L’ONIAM soutient qu’il résulte des conclusions d’expertise qu’aucun accident médical non fautif n’est susceptible d’ouvrir doit à réparation au titre de la solidarité nationale, le rapport concluant à l’absence de lien entre les lésions présentées par la patiente et les soins prodigués par le Docteur [H]. L’organisme relève en outre que les lésions présentées ne répondent pas au critère de gravité fixé par l’article D1142-1 du code de la santé publique. A titre subsidiaire, il demande à ce que la mission d’expertise demande à l’expert de se prononcer sur les critères déterminant l’intervention de l’ONIAM.
Sur la forme, il n’est pas contestable que l’expert a respecté les principes applicables en matière d’expertise concernant la communication des pièces, les rendez-vous d’accédit, les dires des parties et les réponses apportées, le principe du contradictoire.
Sur le fond, la demanderesse produit plusieurs pièces médicales de nature à remettre en cause les conclusions d’expertise judiciaire et mettant en évidence de nouvelles lésions postérieures au dépôt du rapport, possiblement en lien avec les soins prodigués par le Docteur [H].
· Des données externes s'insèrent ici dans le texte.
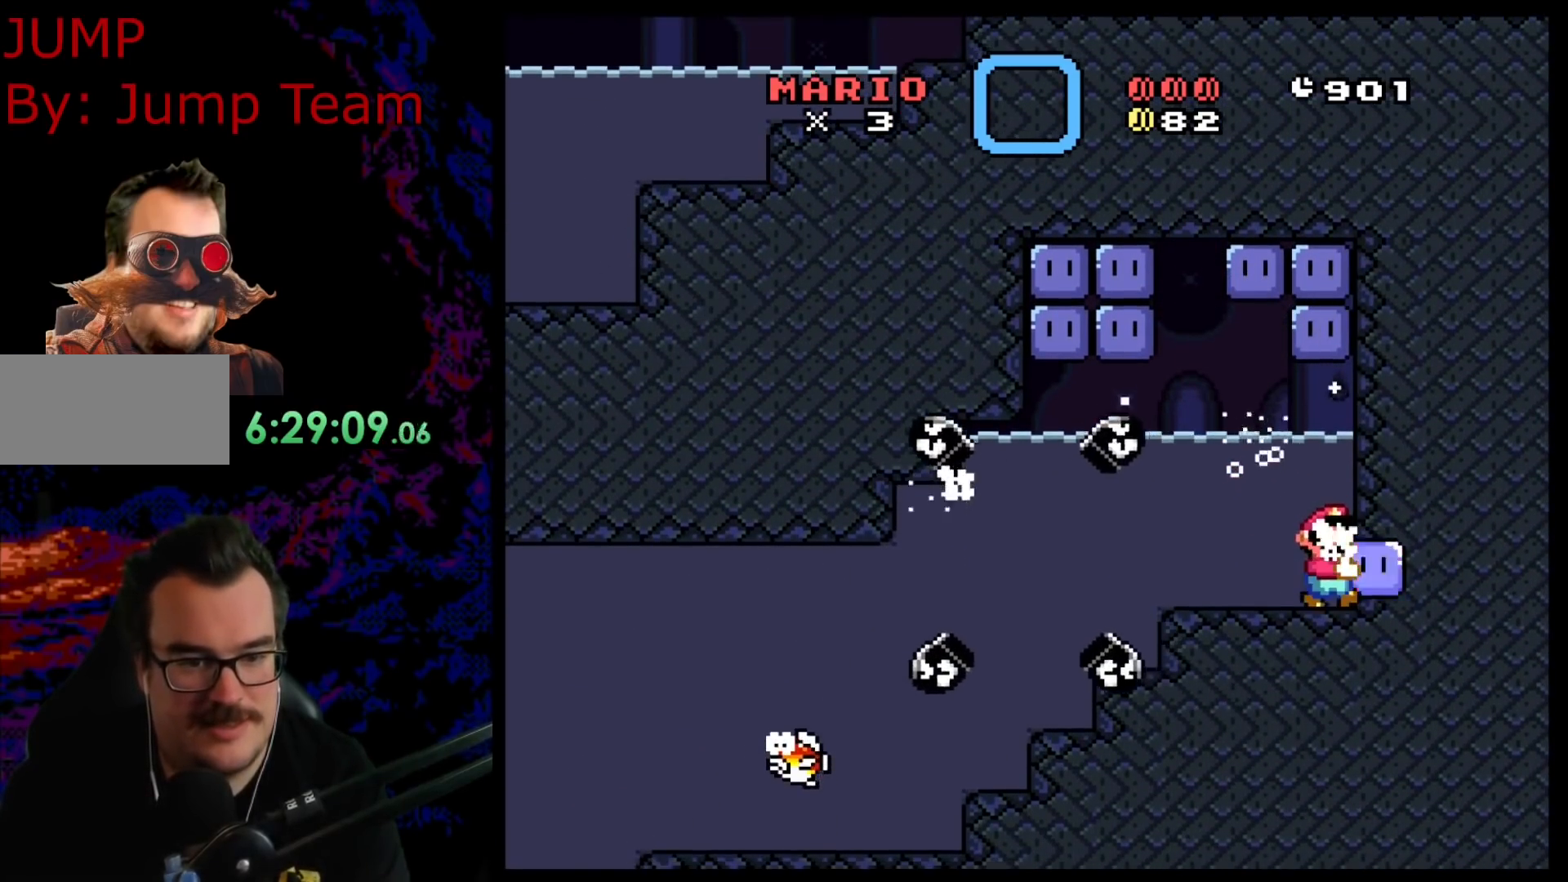
{"buttons": ["Y", "DPAD_DOWN", "DPAD_LEFT"], "events": [[33, "DPAD_RIGHT", "up"], [67, "DPAD_LEFT", "down"], [150, "DPAD_DOWN", "up"], [417, "DPAD_DOWN", "down"]]}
Par ailleurs, il convient de relever que la mise en cause de l’ONIAM, qui n’était pas partie à la procédure de référé est contestée, sur la base des conclusions d’expertise du Docteur [X].
La demanderesse justifie donc d’un intérêt légitime à solliciter une nouvelle expertise judiciaire dont la mission inclura les critères de prise en charge par l’ONIAM.
Une nouvelle expertise sera donc ordonnée avant dire-droit conformément aux modalités précisées au dispositif.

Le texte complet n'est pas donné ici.